## What you are asked to do
In the listing below, find the line containing "gs(nahe)beratung" and the line containing "ierung und Optimierung Ihrer Prozesse". Repeat exactly those two lines and every line between them, nothing more.

## Supplied data
★ ★ ★ ★ ★ ★ ★

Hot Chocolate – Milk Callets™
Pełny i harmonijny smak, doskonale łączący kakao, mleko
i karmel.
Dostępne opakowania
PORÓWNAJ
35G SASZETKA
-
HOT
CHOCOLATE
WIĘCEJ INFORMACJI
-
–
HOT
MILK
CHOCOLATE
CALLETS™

★ ★ ★ ★ ★ ★ ★

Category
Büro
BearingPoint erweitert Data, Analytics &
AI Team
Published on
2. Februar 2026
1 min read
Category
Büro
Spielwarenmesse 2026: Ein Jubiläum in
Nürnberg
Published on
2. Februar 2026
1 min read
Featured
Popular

★ ★ ★ ★ ★ ★ ★

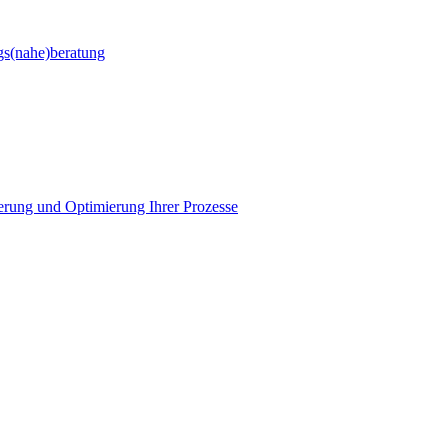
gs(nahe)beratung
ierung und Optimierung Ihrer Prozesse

★ ★ ★ ★ ★ ★ ★

## Result of the task
gs(nahe)beratung
ierung und Optimierung Ihrer Prozesse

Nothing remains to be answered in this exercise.